Brief Review — PPBERT: A Robustly Optimized BERT Pre-training Approach with Post-training

PPBERT: Pretraining+Post-Training+Fine-Tuning for BERT

3 min readJan 14, 2023

A Robustly Optimized BERT Pre-training Approach with Post-training,
PPBERT, by Dongbei University of Finance and Economics, University of Southern California, Union Mobile Financial Technology, IBM Research,
2021 CCL, Over 50 Citations (Sik-Ho Tsang @ Medium)
Natural Language Processing, NLP, Language Model, LM, BERT

Compared with original BERT architecture that is based on the standard two-stage paradigm, PPBERT does not fine-tune pre-trained model directly, but rather post-train it on the domain or task related dataset first
This helps to better incorporate task-awareness knowledge and domain-awareness knowledge within pre-trained model, also from the training dataset reduce bias.

Outline

PPBERT
Results

1. PPBERT

**An illustration of the architecture for or PPBERT, which is a ‘pre-training’-‘post-training’-then-‘fine-tuning’ three-stage** **BERT**.

1.1. Pretraining (1st Stage)

The pre-training processing follows that of the BERT model.

1.2. Proposed Post-Training (2nd Stage)

PPBERT does not fine-tune pre-trained model, but rather first post-train the model on the task or domain related training dataset directly.
A second training stage is added, that is ‘post-training’ stage, on an intermediate task before target-task fine-tuning.
During post-training, each task is allocated K training iterations.
(Please feel free to read the paper directly for more details.)

1.3. Fine-Tuning (3rd Stage)

A supervised dataset from specific task is used to further fine-tune.

2. Results

2.1. GLUE

**The overall performance of PPBERT and the comparison against** **BERT** **models on** **GLUE** **benchmark**

PPBERTBASE achieves an average score of 81.53, and outperforms standard BERTBASE on all of the 8 tasks.
PPBERTLARGE outperform BERTLARGE on all of the 8 tasks and achieves an average score of 85.03.

Similar results are observed in the dev set column, achieving an average score of 87.02 on the dev set, a 2.97 improvement over BERTLARGE.
PPBERTLARGE matched or even outperformed human level.

2.2. SuperGLUE

**Results on** **SuperGLUE** **benchmark.**

PPBERT outperforms BERT on 8 tasks significantly.

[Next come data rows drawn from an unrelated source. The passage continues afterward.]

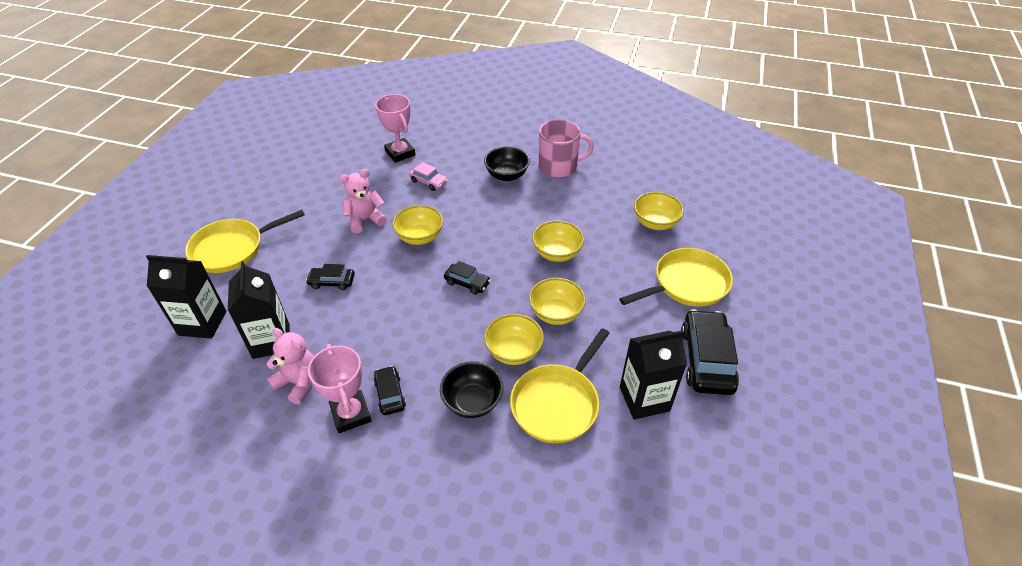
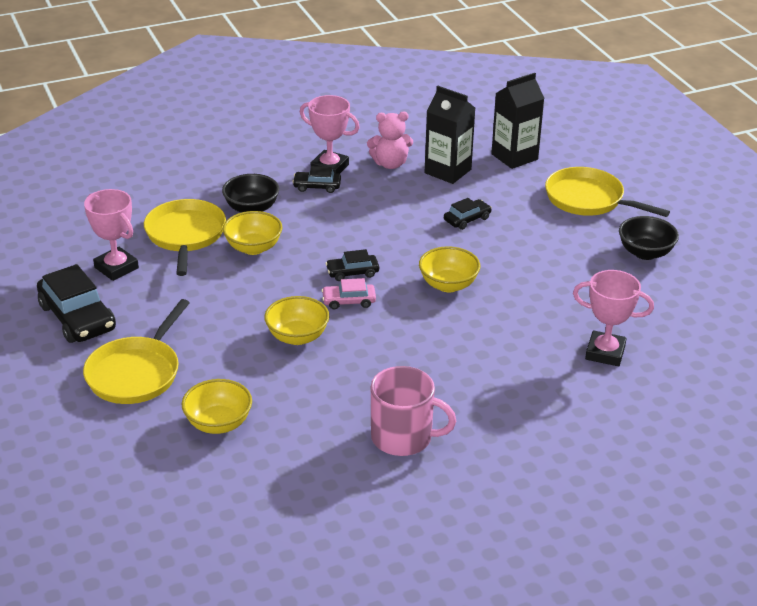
camera: 140 degrees right, 10 degrees down
yellow pan [185,210,305,273] -> yellow pan turned 75 degrees counterclockwise [545,167,670,217]
pink teddy bear [340,169,387,233] -> none
black car [373,366,406,415] -> black car turned 150 degrees clockwise [292,166,341,193]
pink car [409,162,448,191] -> pink car moved to [322,278,376,309]
black bowl [484,146,530,181] -> black bowl moved to [619,216,679,260]
yellow bowl [529,278,586,325] -> none
pink mug [539,119,594,178] -> pink mug turned 120 degrees counterclockwise [371,366,456,456]
black carton [620,330,687,419] -> pink trophy [84,189,139,281]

There is a huge gap between human performance (89.79) and the performance of PPBERT (74.55).

2.3. SQuAD

**Comparison with state-of-the-art results on the Dev set of SQuAD.**

ALBERT is also post-trained as PPALBERT. Also, it is further post-train ed with one additional QA dataset (SearchQA), becoming PPALBERTLARGE-QA.

Compared with BERT baseline, adding post-training stage improves the EM by 1.1 points (84.1 > 85.2). and F1 1.2 points (90.9 > 92.1).
Similarly, PPALBERTLARGE also outperforms ALBERTLARGE baseline, by 0.3 EM and 0.2 F1.

Especially, PPALBERTLARGE-QA using further post-training relatively improves 0.1 EM and 0.1 F1 over PPALBERTLARGE, respectively.

2.3. 6 QA and NLI Tasks

**Performance on six QA and NLI tasks.**

PPALBERTLARGE outperforms ALBERTLARGE baseline, by 0.3 EM and 0.2 F1. Especially, PPALBERTLARGE-QA using further post-training relatively improves 0.1 EM and 0.1 F1 over PPALBERTLARGE, respectively.

Similar results are observed on SQuAD v2.0 development set.

Reference

[2021 CCL] [PPBERT]
A Robustly Optimized BERT Pre-training Approach with Post-training,
PPBERT

2.1. Language Model / Sequence Model

(Some are not related to NLP, but I just group them here)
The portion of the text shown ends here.